The earliest records we can see in regards to the cultivation of roses dates back almost 5000 years, and like most things, it starts in the far east. Rose cultivation started in China but soon found its way to Rome and Greece.
It is thought that roses were seen as a luxury muse and distributed among the rich who would then give them to artists to inspire them. It seems that, like most botanical pickings of this time, roses also found their way in the medicine of the time, and this was all before a single person had used one as an apology.
If we fast forward a little, we soon see that roses went from symbols of hope, peace, and love to become a symbol of war. In England, during the 15th century, there was a well-known war that saw two parties, both using the symbol of a rose to represent their army.
While now the rose is something that represents love, still to this day, we know this great 15th century battle as the war of the roses.
So, as you can see, even something as perfect as a rose can come with some bad blood in its history, the joy is that it’s most notable trait has carried through time, and it seems that it will continue to do so for many more years to come.
It seems that while the world is becoming infatuated with automation, technology, and doing everything online, days that celebrate romance will always hold a special place in the hearts of all.
Whether it’s Valentine’s Day or National Red Rose Day, you should try to make things as special and wonderful as you can for the person that you love. Nowadays, it can be hard to convey a message of love, especially with all the convenience of modern life that surrounds us.
How to celebrate National Red Rose Day
There are numerous ways to celebrate National Red Rose Day, so why not take some time to enjoy this special occasion? Some people visit a rose garden where exotic species are showcased wonderfully.
Others prefer to spend some time in their own garden, perhaps preparing a special meal to relish al fresco whilst enjoying the fragrance of their own red rose blossoms. National Red Rose Day is a great reason for a celebration.
On the other hand, you may even like to think outside the box and treat this as another day to show somebody just how much you care.
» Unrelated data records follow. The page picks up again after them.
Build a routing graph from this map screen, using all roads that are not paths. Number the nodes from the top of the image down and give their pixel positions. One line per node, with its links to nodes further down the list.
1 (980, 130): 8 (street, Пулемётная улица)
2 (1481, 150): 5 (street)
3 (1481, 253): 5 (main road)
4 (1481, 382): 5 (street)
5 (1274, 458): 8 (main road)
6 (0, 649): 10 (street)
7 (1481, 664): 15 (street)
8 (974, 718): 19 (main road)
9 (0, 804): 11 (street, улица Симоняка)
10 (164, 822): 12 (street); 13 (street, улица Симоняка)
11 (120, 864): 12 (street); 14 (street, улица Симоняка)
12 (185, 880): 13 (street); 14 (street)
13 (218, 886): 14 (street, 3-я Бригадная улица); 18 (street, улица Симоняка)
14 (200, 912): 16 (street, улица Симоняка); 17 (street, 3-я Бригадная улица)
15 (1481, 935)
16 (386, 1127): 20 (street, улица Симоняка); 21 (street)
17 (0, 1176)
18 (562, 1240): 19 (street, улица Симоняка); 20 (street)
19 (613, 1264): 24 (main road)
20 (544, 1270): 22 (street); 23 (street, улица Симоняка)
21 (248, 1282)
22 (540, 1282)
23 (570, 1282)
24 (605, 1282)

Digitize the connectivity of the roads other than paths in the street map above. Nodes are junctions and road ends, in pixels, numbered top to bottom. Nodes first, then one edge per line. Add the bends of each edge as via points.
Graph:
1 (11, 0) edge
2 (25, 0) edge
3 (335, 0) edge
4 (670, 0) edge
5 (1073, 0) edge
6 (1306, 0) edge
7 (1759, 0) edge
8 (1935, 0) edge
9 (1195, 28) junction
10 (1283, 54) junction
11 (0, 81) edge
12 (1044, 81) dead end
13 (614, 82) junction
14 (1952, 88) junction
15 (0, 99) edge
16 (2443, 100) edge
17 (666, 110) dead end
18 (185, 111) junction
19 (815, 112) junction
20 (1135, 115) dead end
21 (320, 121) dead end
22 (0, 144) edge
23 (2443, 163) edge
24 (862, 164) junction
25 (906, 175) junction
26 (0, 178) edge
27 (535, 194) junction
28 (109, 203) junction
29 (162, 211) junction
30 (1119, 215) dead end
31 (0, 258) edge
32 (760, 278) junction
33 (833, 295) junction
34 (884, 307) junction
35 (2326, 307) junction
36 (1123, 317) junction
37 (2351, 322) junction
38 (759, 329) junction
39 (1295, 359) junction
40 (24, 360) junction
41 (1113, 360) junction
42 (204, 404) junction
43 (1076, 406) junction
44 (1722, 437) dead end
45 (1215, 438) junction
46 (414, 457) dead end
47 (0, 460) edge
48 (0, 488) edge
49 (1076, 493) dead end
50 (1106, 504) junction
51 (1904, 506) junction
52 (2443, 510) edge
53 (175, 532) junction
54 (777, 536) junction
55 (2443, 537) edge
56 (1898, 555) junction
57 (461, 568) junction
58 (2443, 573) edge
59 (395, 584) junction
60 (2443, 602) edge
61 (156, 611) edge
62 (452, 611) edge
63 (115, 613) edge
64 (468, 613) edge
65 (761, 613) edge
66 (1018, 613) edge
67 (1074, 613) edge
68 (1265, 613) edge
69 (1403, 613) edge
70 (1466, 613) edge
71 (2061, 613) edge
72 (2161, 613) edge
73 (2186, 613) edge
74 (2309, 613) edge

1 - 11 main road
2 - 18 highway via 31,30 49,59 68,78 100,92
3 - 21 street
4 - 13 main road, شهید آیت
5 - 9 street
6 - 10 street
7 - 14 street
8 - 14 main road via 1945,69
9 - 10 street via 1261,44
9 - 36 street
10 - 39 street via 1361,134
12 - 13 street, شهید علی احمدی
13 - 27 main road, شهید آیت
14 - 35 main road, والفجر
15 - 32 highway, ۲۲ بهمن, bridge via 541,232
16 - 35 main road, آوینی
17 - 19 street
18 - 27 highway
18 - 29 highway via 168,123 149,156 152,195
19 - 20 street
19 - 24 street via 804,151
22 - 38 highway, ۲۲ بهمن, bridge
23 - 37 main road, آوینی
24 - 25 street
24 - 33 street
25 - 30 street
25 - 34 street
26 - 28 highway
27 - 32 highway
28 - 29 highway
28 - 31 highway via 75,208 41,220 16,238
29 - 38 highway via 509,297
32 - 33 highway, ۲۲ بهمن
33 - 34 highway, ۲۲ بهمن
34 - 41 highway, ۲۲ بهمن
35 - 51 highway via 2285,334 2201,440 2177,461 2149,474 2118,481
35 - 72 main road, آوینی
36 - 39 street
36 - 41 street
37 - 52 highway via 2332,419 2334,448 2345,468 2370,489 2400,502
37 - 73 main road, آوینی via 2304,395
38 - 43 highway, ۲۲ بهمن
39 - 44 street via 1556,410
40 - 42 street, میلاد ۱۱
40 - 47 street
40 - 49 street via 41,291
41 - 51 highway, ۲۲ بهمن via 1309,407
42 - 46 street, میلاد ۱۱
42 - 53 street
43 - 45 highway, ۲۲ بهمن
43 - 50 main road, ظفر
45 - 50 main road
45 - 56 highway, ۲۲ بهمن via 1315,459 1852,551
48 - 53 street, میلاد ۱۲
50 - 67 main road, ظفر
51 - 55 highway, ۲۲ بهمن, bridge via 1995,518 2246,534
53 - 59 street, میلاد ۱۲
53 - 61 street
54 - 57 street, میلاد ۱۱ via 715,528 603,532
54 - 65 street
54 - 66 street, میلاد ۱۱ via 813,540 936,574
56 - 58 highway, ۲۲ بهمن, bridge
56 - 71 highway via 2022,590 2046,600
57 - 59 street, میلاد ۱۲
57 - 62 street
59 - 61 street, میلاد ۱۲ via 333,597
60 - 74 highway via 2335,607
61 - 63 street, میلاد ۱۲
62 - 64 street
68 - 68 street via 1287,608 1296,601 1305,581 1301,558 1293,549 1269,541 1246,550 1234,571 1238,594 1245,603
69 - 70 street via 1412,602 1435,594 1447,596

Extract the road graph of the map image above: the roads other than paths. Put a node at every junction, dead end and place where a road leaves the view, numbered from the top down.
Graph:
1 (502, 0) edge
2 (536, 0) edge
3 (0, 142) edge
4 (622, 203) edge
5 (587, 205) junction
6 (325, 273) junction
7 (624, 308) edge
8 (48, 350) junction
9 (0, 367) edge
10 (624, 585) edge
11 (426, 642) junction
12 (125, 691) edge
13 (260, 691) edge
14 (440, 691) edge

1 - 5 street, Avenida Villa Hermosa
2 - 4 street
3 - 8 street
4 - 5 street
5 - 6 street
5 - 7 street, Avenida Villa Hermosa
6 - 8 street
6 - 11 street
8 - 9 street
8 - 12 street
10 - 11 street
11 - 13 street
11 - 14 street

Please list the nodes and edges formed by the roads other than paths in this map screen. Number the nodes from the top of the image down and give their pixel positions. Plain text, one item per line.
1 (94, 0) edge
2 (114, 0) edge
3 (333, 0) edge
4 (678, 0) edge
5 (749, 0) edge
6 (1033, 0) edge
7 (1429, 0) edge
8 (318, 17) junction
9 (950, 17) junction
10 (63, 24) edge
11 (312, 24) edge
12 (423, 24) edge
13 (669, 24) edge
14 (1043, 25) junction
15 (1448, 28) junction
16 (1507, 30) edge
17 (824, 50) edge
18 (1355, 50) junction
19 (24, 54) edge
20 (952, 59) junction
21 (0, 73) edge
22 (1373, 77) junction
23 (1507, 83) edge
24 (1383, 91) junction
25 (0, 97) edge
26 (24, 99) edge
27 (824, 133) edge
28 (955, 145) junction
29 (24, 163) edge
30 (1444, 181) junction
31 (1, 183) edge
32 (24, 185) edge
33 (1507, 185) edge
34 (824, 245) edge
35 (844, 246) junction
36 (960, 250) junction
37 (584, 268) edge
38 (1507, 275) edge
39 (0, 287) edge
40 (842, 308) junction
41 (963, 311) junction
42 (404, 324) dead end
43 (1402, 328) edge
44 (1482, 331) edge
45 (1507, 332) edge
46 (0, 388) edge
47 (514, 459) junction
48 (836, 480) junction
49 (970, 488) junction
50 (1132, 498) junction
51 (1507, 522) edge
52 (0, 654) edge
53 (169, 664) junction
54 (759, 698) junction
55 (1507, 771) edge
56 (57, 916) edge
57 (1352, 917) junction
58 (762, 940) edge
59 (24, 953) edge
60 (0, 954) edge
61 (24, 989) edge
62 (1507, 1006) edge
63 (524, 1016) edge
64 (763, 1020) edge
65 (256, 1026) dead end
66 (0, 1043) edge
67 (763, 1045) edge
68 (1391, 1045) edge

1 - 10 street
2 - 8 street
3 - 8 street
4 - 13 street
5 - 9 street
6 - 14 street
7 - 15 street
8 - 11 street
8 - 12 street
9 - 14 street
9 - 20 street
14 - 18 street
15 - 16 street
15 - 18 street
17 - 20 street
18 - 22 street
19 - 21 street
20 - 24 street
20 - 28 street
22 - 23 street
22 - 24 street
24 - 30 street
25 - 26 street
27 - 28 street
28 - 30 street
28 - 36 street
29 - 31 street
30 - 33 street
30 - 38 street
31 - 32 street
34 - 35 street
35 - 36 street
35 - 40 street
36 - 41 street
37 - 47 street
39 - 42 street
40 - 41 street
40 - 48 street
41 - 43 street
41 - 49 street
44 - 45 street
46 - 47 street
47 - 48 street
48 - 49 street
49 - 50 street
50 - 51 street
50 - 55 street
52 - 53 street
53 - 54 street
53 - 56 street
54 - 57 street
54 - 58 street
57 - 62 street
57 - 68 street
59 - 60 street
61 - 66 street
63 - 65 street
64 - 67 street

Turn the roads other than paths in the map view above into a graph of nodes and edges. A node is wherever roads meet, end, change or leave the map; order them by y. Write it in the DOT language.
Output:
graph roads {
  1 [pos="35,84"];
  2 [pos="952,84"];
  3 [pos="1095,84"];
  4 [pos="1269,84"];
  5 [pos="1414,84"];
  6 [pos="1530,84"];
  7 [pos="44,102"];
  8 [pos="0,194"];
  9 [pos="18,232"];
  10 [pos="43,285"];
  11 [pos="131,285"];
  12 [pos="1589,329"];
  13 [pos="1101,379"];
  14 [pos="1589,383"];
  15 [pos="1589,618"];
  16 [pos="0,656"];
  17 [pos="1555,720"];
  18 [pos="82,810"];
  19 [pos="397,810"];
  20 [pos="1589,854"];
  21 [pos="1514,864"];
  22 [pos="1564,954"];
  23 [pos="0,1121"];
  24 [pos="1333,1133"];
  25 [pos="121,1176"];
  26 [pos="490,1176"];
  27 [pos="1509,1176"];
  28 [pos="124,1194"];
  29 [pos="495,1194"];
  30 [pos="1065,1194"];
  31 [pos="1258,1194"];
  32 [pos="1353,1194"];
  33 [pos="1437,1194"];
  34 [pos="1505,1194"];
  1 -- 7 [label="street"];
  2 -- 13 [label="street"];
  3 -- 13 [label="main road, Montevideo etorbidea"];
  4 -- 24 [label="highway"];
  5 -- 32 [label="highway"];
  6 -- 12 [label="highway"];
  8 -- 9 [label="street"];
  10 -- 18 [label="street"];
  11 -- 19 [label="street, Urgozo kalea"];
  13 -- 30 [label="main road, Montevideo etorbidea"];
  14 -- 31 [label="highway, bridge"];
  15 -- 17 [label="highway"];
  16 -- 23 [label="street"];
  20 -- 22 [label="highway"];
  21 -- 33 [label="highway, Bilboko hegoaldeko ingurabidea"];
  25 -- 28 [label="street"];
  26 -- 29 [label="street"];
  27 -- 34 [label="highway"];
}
Whether it’s a special somebody or a family member, showing somebody that you care about them is never a bad thing. To help make the day special you could arrive home with a single red rose before giving your loved one a wonderful evening, or you could simply leave a rose before you head off to work, whatever you do, the gesture will go a long way.
When it comes to celebrations of passion and love, we can never have too many. So, if you haven’t celebrated National Red Rose Day before now, then perhaps this year should be the one where you start. After all, National Red Rose Day is becoming more and more popular with each passing year; you wouldn’t want to be the one in the dog house for not doing something special, would you?